Mapping prion pathology in mice using quantitative magnetic resonance imaging

Abstract Prion diseases are a group of rare progressive neurodegenerative disorders which cause cognitive impairment and neurological deficits. Additional measures of tissue status are necessary for improving the sensitivity and specificity of clinical diagnosis as in many cases clinical forms of prion disease are commonly mistaken for other forms of dementia. To that effect, we developed a set of quantitative magnetic resonance-based tools, including magnetic resonance spectroscopy (MRS), magnetization transfer ratio (MTR) and quantitative T1 and T2 imaging to study the course of the disease in an animal model of prion disease. Using in vivo MTR, significant changes were detected in the cortex and thalamus of late-stage prion-infected mice as compared to littermates.
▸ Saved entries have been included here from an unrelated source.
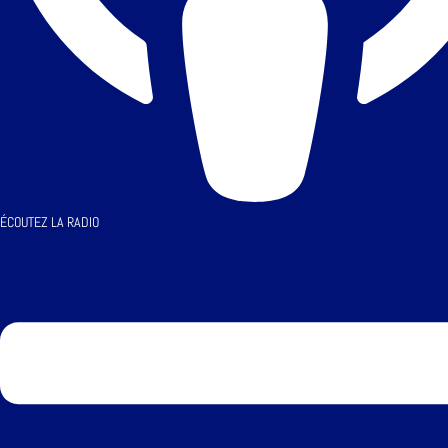
ÉCOUTEZ LA RADIO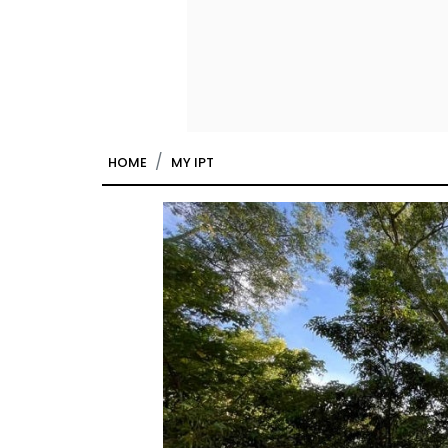
HOME
MY IPT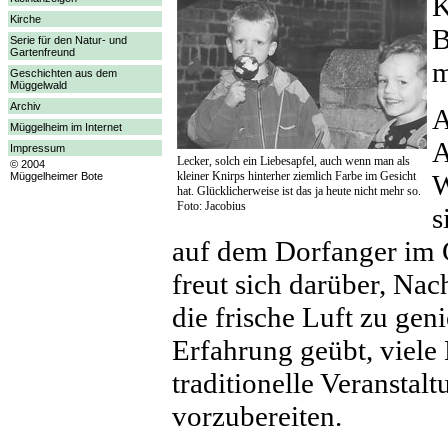
K
Kirche
B
Serie für den Natur- und
Gartenfreund
m
Geschichten aus dem
Müggelwald
Archiv
A
Müggelheim im Internet
A
Impressum
Lecker, solch ein Liebesapfel, auch wenn man als
© 2004
kleiner Knirps hinterher ziemlich Farbe im Gesicht
W
Müggelheimer Bote
hat. Glücklicherweise ist das ja heute nicht mehr so.
Foto: Jacobius
s
auf dem Dorfanger im
freut sich darüber, Na
die frische Luft zu gen
Erfahrung geübt, viel
traditionelle Veransta
vorzubereiten.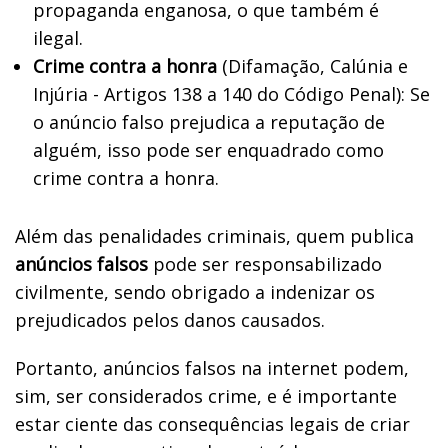
propaganda enganosa, o que também é
ilegal.
Crime contra a honra
(Difamação, Calúnia e
Injúria - Artigos 138 a 140 do Código Penal): Se
o anúncio falso prejudica a reputação de
alguém, isso pode ser enquadrado como
crime contra a honra.
Além das penalidades criminais, quem publica
anúncios falsos
pode ser responsabilizado
civilmente, sendo obrigado a indenizar os
prejudicados pelos danos causados.
Portanto, anúncios falsos na internet podem,
sim, ser considerados crime, e é importante
estar ciente das consequências legais de criar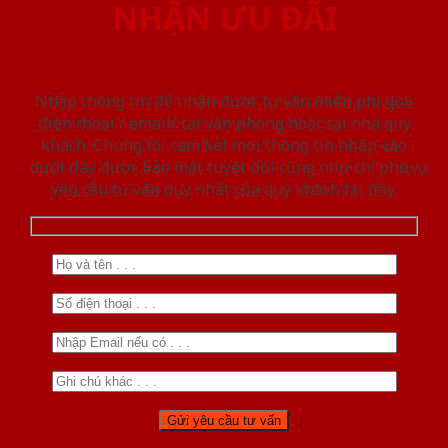
NHẬN ƯU ĐÃI
Nhập thông tin để nhận được tư vấn miễn phí qua
điện thoại / email/ tại văn phòng hoặc tại nhà quý
khách. Chúng tôi cam kết mọi thông tin nhập vào
dưới đây được bảo mật tuyệt đối cũng như chỉ phục vụ
yêu cầu tư vấn duy nhất của quý khách tại đây.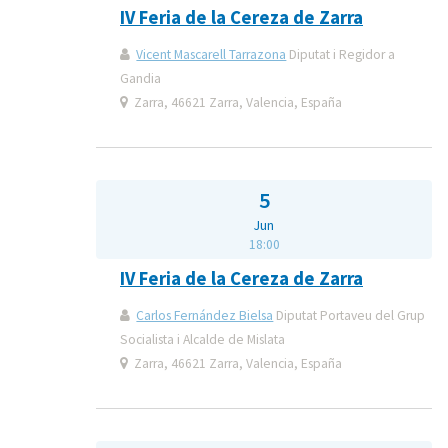
IV Feria de la Cereza de Zarra
Vicent Mascarell Tarrazona
Diputat i Regidor a
Gandia
Zarra, 46621 Zarra, Valencia, España
5
Jun
18:00
IV Feria de la Cereza de Zarra
Carlos Fernández Bielsa
Diputat Portaveu del Grup
Socialista i Alcalde de Mislata
Zarra, 46621 Zarra, Valencia, España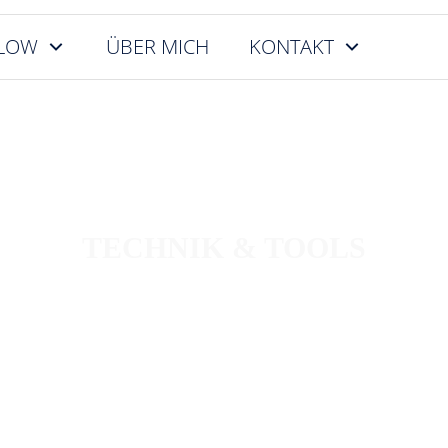
FLOW
ÜBER MICH
KONTAKT
TECHNIK & TOOLS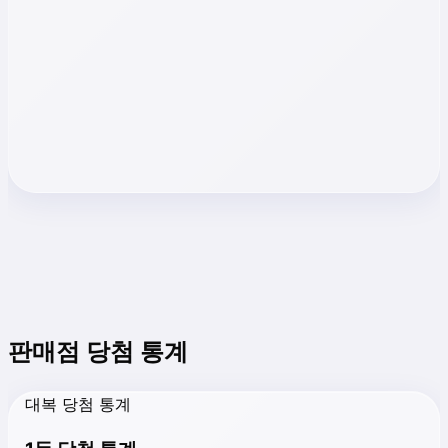
판매점 당첨 통계
대복 당첨 통계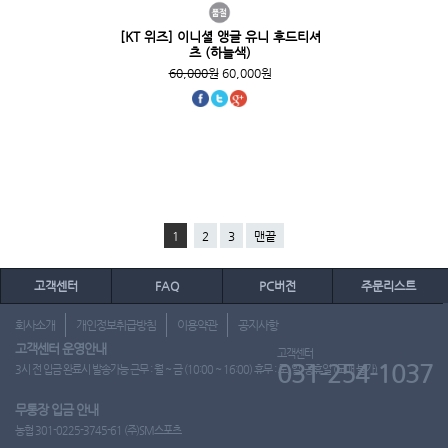
[KT 위즈] 이니셜 앵글 유니 후드티셔
츠 (하늘색)
60,000원
60,000원
1
2
3
맨끝
고객센터
FAQ
PC버전
주문리스트
회사소개
개인정보취급방침
이용약관
공지사항
고객센터 운영안내
고객센터
031-254-1037
3시 전 입금 완료시 발송가능 근무 : 월 ~ 금 (10:00 ~ 16:00) 휴무 : 토, 일, 공휴일 (도매 불가)
무통장 입금 안내
농협 301-0225-3745-61 (주)SM스포츠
In addition, we found a significant increase of MTR in thalamus and cortex of 80 dpi healthy mice when compared with 160 dpi healthy mice, suggestive of changes occurring during brain ageing. Using quantitative T2 mapping, significantly higher values were measured in thalamus of prion mice at all stages of the disease (T2 = 40ms) while T1 was found to be significantly higher in cortex (T1 = 1.89s) and hippocampus, albeit only in late-stage prion mice as compared to aged-matched controls (T1 = 1.67s). Using quantitative MRS significant changes were detected in glutamate (Glu) and myo-inositol (Ins) at all stages of prion disease when compared with the control group. NAA, Cr, Lactate and Lipids were only found to be significantly different at early and late stages of the disease while Taurine (Tau) was only significantly increased in the asymptomatic stage without any significant change at early and late stages of the disease. These changes in MRI and MRS signals, which precede clinical signs of disease, could provide insights into the pathogenesis of this disease and may enable early detection of pathology.